**What needs to be done:**
The line containing "expression analysis of" and every line after it, through the last one below: output exactly these and nothing else.

(Beginning of Data extracts)

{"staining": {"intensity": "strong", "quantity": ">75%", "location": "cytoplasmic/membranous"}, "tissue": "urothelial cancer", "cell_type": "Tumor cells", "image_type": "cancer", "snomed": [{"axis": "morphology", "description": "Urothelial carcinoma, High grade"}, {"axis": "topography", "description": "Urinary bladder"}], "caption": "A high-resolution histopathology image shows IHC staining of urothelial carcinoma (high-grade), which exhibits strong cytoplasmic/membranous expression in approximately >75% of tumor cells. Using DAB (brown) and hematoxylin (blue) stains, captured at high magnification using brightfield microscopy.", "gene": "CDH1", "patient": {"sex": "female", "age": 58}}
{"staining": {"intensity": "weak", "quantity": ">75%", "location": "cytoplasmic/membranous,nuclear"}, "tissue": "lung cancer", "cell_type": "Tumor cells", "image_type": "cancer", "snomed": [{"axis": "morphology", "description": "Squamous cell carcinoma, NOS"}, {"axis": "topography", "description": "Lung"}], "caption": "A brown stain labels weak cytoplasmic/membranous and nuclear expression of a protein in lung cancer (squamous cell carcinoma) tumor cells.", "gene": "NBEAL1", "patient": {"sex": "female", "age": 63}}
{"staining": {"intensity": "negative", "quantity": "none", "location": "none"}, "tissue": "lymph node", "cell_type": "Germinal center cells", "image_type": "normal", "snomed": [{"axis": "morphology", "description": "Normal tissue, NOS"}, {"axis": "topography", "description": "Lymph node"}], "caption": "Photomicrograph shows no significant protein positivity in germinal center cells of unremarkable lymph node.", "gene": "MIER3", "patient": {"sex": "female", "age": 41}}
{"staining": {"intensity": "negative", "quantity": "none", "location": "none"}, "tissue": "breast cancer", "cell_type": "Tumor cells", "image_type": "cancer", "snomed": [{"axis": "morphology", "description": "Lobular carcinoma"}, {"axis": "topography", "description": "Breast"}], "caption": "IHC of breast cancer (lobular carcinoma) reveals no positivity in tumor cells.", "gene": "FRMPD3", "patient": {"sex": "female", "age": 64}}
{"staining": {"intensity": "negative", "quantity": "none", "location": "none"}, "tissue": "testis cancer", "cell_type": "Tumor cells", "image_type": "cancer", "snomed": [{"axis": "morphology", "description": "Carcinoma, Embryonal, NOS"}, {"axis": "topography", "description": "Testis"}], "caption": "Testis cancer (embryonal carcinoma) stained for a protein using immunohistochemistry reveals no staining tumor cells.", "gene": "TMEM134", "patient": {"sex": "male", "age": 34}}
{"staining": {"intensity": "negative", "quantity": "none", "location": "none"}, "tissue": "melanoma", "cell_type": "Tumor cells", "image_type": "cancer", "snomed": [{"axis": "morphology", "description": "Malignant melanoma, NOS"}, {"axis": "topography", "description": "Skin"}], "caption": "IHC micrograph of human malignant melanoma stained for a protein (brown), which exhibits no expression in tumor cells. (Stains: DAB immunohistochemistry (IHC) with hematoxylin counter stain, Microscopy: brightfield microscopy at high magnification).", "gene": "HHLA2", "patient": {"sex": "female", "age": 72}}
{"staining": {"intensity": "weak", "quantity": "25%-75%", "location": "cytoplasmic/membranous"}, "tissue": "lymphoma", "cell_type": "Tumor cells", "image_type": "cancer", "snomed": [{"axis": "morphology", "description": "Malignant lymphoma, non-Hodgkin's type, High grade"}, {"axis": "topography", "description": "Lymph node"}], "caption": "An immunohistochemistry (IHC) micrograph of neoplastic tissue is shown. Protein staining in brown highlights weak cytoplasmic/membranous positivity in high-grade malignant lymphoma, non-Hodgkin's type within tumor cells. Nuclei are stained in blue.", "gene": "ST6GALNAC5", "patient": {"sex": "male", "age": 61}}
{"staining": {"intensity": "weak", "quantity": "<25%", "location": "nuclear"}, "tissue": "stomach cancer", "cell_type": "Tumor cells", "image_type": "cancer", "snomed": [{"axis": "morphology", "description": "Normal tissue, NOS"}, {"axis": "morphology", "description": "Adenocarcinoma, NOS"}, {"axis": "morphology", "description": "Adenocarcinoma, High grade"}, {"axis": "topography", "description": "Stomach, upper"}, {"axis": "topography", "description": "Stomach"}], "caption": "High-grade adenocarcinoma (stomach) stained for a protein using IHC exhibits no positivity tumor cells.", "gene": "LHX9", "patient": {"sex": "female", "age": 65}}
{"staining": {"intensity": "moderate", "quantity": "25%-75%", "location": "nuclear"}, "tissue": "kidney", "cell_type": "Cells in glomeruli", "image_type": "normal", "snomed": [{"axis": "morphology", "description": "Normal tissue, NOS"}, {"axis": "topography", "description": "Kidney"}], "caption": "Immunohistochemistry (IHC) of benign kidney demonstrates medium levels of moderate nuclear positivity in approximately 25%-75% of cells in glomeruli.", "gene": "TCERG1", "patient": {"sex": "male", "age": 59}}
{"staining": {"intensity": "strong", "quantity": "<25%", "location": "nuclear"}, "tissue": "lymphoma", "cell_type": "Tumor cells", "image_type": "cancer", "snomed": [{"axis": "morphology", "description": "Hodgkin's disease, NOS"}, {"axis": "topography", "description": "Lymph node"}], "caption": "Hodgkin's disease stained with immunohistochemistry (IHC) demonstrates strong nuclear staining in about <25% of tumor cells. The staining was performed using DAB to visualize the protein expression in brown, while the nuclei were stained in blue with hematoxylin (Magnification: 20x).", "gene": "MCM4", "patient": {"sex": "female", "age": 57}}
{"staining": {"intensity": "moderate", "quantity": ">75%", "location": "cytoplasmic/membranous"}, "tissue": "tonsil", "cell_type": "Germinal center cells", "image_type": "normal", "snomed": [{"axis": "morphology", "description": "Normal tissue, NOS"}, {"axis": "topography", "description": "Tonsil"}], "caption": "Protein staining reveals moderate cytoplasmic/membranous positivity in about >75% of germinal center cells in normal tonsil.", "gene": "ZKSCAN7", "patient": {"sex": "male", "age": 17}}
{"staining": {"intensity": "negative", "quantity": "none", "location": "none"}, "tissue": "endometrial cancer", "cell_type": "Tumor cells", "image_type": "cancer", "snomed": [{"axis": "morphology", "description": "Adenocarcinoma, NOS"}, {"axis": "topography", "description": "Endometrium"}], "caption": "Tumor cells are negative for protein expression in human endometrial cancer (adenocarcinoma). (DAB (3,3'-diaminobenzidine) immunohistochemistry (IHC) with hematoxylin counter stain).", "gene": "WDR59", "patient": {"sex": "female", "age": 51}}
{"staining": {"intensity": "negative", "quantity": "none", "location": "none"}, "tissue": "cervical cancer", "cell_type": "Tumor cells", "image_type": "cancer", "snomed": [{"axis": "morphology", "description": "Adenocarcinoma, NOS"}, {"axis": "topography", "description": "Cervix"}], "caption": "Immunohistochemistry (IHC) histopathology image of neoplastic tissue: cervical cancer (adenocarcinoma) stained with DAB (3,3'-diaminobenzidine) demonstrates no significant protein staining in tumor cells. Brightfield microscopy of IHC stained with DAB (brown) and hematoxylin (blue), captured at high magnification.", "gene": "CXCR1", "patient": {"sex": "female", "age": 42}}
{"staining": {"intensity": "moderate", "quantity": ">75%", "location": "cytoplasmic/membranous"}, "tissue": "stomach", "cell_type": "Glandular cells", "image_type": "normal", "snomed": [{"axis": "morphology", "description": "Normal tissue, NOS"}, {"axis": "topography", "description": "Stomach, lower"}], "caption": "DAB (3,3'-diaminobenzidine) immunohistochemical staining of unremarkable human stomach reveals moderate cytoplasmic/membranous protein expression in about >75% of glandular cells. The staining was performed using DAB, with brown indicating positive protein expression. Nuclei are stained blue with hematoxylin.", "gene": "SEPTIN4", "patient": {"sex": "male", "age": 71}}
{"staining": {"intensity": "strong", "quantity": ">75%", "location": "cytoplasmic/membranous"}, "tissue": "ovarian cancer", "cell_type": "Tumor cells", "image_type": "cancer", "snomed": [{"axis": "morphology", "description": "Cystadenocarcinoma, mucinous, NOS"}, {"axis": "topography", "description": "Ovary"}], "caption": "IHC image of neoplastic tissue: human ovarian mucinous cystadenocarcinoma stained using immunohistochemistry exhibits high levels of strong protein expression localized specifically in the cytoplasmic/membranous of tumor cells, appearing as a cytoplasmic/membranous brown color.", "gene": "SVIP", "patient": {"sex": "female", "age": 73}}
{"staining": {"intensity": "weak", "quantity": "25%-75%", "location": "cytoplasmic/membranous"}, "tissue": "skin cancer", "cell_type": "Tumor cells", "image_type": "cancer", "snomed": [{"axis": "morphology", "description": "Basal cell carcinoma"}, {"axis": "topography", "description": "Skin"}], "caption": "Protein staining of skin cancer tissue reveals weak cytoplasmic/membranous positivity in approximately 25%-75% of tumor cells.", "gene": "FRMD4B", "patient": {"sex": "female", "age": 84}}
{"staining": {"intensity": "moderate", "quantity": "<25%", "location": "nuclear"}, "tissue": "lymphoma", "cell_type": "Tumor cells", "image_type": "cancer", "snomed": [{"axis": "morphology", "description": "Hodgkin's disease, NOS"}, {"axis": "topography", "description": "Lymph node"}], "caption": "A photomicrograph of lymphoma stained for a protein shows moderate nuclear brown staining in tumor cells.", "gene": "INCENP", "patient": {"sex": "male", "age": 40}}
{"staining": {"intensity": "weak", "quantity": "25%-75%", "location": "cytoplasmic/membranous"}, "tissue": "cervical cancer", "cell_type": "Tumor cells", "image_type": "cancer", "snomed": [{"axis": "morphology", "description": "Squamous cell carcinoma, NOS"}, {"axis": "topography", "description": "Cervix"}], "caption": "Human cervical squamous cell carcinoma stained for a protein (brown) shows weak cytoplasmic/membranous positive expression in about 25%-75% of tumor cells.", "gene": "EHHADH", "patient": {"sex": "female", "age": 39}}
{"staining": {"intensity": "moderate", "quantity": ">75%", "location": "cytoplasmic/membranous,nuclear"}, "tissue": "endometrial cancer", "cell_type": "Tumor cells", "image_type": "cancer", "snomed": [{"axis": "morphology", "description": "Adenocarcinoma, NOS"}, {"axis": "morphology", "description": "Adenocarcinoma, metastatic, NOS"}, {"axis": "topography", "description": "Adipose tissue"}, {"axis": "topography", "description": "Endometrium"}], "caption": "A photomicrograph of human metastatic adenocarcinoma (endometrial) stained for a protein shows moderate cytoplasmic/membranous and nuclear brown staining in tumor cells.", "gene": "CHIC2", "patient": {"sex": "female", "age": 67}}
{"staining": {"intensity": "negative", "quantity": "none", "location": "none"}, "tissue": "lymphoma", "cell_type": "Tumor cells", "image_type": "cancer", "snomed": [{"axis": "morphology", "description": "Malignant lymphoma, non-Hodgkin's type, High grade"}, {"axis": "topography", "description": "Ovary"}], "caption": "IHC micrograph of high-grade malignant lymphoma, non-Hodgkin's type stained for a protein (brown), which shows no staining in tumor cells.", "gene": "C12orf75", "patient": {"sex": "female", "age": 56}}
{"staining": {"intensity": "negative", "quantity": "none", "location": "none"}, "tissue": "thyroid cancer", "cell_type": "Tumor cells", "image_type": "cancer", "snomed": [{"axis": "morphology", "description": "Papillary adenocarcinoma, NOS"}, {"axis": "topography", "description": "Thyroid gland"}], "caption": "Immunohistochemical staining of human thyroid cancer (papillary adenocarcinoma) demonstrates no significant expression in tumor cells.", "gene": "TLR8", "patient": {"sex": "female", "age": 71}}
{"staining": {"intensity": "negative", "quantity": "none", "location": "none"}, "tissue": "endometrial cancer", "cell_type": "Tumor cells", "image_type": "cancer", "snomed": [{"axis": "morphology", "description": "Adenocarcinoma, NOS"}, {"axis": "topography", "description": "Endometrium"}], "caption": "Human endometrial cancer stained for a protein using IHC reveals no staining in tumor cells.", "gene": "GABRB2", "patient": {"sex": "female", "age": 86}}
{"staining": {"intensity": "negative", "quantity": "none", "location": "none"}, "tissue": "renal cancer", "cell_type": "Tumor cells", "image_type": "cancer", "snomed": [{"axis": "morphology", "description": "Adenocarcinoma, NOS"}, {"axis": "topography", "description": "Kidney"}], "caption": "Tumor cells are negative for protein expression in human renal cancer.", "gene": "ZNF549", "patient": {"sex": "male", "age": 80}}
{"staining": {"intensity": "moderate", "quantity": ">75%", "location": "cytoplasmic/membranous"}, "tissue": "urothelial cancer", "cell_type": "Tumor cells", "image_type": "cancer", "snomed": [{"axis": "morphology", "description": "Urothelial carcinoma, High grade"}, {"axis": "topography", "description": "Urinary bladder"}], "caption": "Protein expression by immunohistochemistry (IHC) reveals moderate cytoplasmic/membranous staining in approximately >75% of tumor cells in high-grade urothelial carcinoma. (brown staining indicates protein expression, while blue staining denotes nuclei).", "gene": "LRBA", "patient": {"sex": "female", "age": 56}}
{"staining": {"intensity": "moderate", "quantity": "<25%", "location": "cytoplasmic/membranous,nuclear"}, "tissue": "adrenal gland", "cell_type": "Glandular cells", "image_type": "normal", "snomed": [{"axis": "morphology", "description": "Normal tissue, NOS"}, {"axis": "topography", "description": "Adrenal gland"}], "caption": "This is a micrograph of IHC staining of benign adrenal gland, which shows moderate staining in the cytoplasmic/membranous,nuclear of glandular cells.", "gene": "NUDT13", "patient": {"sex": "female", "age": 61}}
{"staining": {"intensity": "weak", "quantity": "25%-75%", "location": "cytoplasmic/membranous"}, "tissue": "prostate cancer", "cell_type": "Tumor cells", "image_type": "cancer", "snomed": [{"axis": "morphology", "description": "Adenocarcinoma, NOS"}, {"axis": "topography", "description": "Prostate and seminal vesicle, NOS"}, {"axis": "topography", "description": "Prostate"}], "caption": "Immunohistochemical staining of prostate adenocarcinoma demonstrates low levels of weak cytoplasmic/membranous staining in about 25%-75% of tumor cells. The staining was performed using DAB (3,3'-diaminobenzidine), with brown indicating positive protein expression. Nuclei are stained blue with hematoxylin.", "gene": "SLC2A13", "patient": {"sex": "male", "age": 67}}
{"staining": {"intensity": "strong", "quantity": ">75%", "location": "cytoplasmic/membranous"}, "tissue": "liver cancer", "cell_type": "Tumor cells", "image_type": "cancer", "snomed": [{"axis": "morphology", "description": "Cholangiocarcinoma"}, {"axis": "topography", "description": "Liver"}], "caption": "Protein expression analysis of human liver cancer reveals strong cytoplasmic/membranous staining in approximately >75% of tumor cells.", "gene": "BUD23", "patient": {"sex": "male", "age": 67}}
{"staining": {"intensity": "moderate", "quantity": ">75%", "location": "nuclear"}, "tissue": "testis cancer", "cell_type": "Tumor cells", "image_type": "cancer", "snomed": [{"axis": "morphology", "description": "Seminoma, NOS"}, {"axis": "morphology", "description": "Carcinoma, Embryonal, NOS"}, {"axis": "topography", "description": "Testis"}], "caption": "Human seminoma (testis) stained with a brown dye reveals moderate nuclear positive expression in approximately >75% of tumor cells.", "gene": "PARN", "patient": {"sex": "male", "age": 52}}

(End of Data extracts)

**Solution to the exercise:**
{"staining": {"intensity": "strong", "quantity": ">75%", "location": "cytoplasmic/membranous"}, "tissue": "liver cancer", "cell_type": "Tumor cells", "image_type": "cancer", "snomed": [{"axis": "morphology", "description": "Cholangiocarcinoma"}, {"axis": "topography", "description": "Liver"}], "caption": "Protein expression analysis of human liver cancer reveals strong cytoplasmic/membranous staining in approximately >75% of tumor cells.", "gene": "BUD23", "patient": {"sex": "male", "age": 67}}
{"staining": {"intensity": "moderate", "quantity": ">75%", "location": "nuclear"}, "tissue": "testis cancer", "cell_type": "Tumor cells", "image_type": "cancer", "snomed": [{"axis": "morphology", "description": "Seminoma, NOS"}, {"axis": "morphology", "description": "Carcinoma, Embryonal, NOS"}, {"axis": "topography", "description": "Testis"}], "caption": "Human seminoma (testis) stained with a brown dye reveals moderate nuclear positive expression in approximately >75% of tumor cells.", "gene": "PARN", "patient": {"sex": "male", "age": 52}}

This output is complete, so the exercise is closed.